Edindiğim itibağ ; uygulama dil temelli olarak ayrılıyor bu akreditasyonu almış okullar yabancı dil ve ülke lisanıyla eğitim yapıyor. Akreditasyon işlerini az çok bu iş gereği içinde olanlar uluslararası yetkinlik için kriterlerin ne kadar zorlayıcı olduğundan bahseder. Ancak bu standarlar için bile özünde akreditasyonu sağlayan kuruluş için müsterisiniz.
Biraz olaya bu pencereden bakarak okullarda bu konuyla muhattap pyp programını takip edip eğitimlerini ve herşeyi okul adına bu kurum için yapan bir eğitimci (işin profesyoneli) bulunmakta. Amaç aynı vasıflara hayiz işin mantığını (kendi böyle pişmiş öğretmenler ;yaz kış hayata dair ne varsa şehrin dışındaki yurtlarında kotarmış , keman çalan , süt sağan , ihtiyaça münasır gereken herşeyi yapma yetişine , arzusuna , güvenine sağip köy enstütüsünden yetişmiş eli öpülesi öğretmenler.) sahip olduğu mechül ama öyle böyle giden öğretmenlerle bu iş kotarılıyor gibi geldi bana biraz. Bu okuldaki sınıf öğretmenleri ve branş öğretmenlerinin çok iyi seviyede ingilizce bilmesi gerekliliği hem konu içi eğitimler , uygulamalar ve birçok şey için zorunlu. Bunsuzda olur mu olur, devlet okullarındanda bu akreditasyona sahip okullar bulunmakta , özel okullarda yeterince ingilizce bilmeyen sınıf ve branş öğretmenleride var ve iş yürüyor. Bakın iş ilanlarına okulunuz her sene ne kadar çok öğretmen ve çalışan ilanı veriyor.

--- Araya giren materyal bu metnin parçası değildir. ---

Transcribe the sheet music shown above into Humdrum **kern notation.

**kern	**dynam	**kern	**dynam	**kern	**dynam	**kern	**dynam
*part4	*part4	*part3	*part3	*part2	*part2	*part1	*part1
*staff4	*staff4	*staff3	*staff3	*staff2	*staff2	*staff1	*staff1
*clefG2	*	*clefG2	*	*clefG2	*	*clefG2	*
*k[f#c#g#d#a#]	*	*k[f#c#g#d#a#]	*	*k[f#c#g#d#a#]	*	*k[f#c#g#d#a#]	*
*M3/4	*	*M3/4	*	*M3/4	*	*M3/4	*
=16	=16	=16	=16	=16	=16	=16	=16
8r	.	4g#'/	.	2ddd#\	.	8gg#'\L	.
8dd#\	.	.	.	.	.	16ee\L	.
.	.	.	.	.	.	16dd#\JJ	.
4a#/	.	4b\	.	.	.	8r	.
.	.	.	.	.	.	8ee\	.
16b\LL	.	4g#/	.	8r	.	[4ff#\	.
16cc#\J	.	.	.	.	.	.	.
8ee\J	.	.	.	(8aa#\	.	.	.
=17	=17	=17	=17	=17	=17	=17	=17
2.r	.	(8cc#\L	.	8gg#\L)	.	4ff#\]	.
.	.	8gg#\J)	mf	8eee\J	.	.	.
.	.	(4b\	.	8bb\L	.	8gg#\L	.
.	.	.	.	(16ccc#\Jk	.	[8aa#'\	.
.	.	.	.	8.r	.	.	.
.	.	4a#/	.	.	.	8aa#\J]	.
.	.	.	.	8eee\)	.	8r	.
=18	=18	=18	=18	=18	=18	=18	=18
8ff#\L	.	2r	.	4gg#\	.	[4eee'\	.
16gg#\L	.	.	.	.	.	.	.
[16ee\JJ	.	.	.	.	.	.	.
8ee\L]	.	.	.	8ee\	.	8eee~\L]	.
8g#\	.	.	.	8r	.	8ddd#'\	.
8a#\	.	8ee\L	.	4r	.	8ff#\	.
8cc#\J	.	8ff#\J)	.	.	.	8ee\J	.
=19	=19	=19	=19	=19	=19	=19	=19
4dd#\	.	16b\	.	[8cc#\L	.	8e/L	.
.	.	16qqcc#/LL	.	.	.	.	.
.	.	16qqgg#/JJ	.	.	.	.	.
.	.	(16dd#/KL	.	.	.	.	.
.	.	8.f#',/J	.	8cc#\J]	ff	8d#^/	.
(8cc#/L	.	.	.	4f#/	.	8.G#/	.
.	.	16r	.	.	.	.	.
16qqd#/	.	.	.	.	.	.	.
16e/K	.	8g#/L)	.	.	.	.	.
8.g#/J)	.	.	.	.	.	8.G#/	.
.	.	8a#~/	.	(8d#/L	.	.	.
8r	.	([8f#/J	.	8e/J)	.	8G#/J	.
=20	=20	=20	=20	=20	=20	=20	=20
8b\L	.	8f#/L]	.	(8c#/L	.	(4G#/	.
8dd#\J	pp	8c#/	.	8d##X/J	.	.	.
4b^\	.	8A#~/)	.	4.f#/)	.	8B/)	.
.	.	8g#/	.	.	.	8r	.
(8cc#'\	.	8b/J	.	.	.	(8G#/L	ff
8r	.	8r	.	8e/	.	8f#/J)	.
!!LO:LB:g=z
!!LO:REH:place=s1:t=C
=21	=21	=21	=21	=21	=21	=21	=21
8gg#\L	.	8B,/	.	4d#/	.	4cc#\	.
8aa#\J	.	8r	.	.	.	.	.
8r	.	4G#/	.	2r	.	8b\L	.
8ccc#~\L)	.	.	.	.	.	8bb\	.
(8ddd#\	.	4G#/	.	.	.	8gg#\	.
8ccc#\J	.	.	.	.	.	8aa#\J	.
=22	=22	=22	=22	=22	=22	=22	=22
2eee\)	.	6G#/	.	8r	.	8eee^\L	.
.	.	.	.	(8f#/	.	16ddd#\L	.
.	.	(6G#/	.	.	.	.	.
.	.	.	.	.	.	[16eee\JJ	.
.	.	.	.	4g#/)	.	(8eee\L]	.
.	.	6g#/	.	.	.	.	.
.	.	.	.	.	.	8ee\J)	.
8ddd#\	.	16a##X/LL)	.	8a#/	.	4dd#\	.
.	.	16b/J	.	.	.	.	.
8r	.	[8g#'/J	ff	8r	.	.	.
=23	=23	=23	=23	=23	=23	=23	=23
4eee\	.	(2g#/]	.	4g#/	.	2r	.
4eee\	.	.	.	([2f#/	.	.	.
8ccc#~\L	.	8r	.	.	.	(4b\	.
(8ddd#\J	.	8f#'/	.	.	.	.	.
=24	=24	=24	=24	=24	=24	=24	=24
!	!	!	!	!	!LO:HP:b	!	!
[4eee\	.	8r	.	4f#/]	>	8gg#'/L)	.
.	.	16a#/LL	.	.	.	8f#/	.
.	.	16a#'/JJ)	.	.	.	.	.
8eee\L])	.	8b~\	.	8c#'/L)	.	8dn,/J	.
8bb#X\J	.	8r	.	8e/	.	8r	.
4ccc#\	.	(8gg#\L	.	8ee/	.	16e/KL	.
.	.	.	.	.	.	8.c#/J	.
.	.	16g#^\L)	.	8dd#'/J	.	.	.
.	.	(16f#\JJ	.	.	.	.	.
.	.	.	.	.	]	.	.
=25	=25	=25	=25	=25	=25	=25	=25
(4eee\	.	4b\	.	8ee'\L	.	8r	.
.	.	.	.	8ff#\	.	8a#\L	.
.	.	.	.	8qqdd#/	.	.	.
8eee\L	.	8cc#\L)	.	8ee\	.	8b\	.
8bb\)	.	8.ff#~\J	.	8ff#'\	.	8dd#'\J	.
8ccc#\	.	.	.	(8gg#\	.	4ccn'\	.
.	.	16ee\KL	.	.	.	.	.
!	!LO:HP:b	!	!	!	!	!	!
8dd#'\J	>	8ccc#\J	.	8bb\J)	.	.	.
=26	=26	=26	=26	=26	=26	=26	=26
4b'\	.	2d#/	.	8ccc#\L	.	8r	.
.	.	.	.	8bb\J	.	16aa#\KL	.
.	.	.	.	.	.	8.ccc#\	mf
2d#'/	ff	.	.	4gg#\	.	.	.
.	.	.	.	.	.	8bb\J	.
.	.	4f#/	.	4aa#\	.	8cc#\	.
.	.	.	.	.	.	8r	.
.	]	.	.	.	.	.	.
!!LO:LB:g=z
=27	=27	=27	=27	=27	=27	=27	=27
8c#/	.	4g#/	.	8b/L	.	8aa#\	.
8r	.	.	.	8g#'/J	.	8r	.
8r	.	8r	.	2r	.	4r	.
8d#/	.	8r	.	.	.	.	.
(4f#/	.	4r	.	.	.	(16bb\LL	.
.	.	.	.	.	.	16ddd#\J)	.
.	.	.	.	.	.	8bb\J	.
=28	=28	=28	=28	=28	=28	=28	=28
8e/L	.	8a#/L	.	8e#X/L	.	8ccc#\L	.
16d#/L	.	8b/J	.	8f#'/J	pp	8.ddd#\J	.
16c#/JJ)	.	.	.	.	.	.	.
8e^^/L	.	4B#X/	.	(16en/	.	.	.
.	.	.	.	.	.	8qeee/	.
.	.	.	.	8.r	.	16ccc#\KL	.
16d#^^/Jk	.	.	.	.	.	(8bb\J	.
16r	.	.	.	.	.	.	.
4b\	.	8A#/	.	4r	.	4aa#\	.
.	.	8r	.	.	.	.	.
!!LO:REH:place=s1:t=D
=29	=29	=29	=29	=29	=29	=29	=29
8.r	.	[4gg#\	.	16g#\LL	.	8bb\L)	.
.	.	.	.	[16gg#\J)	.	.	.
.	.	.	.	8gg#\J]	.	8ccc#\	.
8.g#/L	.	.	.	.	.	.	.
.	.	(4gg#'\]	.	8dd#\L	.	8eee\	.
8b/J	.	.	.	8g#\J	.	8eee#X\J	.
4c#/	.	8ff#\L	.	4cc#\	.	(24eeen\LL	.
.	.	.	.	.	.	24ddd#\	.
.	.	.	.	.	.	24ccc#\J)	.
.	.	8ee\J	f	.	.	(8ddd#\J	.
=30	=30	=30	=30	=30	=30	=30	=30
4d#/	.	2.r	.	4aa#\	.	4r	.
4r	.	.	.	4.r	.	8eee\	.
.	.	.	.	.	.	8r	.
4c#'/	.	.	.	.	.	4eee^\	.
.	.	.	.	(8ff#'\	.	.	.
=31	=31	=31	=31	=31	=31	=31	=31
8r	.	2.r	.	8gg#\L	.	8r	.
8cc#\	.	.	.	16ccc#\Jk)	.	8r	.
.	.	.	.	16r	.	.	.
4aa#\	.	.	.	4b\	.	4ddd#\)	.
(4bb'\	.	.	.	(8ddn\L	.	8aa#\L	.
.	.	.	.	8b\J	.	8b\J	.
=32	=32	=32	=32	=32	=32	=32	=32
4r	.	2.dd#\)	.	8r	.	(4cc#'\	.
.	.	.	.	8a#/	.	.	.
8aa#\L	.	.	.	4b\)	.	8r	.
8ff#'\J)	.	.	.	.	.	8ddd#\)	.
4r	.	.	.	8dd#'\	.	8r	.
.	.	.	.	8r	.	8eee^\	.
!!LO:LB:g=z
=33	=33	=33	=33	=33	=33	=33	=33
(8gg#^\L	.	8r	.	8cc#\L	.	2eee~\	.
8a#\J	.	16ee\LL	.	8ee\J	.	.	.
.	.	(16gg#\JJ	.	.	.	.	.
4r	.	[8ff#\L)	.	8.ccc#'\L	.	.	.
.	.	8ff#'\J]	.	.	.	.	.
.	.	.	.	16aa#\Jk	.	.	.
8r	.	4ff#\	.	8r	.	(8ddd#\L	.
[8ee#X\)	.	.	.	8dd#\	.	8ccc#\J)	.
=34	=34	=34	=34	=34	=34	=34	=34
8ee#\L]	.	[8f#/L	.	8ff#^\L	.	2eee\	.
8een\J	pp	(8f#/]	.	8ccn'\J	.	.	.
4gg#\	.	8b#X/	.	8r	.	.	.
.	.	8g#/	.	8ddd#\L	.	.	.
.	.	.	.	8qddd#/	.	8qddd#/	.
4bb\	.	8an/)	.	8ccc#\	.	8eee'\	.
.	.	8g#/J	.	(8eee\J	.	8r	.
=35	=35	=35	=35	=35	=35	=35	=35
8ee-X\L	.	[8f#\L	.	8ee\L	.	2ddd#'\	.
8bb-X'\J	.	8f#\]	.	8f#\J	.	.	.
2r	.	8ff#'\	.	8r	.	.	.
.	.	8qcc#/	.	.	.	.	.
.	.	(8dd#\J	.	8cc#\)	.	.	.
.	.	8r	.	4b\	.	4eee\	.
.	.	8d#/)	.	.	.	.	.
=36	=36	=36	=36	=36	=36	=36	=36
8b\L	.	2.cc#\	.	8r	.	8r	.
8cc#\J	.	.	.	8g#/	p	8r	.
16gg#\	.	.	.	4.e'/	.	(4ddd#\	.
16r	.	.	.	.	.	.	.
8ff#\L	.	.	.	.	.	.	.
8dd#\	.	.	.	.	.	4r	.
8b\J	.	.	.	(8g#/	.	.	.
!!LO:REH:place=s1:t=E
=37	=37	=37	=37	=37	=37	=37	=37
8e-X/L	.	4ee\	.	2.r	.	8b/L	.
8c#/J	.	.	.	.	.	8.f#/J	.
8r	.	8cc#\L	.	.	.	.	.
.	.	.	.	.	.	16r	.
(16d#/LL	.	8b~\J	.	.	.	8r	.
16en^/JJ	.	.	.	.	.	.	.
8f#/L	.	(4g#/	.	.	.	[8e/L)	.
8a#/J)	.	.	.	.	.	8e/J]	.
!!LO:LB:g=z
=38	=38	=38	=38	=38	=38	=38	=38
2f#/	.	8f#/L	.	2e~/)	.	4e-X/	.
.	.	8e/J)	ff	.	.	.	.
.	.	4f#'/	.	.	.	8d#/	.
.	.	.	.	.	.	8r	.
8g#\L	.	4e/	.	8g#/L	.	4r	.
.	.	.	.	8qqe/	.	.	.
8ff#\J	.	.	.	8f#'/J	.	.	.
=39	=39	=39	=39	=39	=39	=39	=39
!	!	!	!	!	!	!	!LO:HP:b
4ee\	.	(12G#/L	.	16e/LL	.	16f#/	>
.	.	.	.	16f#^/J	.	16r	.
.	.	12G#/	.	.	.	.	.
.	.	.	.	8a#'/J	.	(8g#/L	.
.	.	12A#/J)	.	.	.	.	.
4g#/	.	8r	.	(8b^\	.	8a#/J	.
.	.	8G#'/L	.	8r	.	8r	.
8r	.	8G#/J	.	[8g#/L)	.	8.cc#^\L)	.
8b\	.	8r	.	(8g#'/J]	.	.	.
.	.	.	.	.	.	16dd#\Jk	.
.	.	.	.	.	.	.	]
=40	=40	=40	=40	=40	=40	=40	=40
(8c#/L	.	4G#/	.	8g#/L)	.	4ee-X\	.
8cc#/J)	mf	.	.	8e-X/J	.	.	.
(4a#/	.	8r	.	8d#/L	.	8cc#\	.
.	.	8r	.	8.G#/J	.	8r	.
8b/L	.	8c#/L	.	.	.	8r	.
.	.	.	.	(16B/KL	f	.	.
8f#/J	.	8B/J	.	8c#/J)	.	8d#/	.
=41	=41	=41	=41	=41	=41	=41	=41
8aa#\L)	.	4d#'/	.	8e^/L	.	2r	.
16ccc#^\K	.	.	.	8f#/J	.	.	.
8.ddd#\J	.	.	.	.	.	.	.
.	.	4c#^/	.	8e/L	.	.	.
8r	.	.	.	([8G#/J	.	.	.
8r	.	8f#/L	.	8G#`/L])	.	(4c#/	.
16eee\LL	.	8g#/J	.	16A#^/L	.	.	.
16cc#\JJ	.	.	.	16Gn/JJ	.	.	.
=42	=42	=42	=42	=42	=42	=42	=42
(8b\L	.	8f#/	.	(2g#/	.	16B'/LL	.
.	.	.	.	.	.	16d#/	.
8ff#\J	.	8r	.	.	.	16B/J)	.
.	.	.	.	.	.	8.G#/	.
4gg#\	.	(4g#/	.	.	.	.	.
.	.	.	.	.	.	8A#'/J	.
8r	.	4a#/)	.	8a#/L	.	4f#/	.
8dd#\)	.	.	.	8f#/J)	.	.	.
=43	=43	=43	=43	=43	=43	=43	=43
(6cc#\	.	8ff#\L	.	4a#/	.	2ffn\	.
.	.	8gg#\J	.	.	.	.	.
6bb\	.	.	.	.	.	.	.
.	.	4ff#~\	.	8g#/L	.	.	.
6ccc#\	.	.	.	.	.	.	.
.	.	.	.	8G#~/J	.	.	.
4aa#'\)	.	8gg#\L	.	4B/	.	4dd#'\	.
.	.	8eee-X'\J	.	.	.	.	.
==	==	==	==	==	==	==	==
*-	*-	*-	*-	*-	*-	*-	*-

Sonuç olarak en kıymetli varlıklarımız çocuklarımız ;önce benim ona ettiğim emek ;okul seçerken , ödev yaparken , oyun oynarken , yeni birşey öğrenirken , hayatında annem ve babamla bu işin üstesinden gelirim dediği her anda yanında olarak .Bunlar bizi bir yere getirecek. Böyle sistemlerin uygulamasının doğru olduğuna çok inanmıyorum. Ülkelere, ırklara, inançlara göre bile değişen dünya kriterleri . Eğitimde çoklu çözüm odaklı nüanslara sahip bizi ve ülkeyi özümsemiş geleceğin toplumunun en elit eğitimcileriyle sağlana bileceğine inanıyorum biraz bizden ‘ milli’ :) dememe izin verirseniz,.
Tüm içtenliğimle,
Çok teşekkür ederim. Ne kadar açıklayıcı bir yazı. Vakit ayırdığınız, bloguma değer verip bu paylaşımı yaptığınız için çok çok teşekkürler
merhaba rica etsem okul adı paylasabilir misiniz? Tesekkür ederim.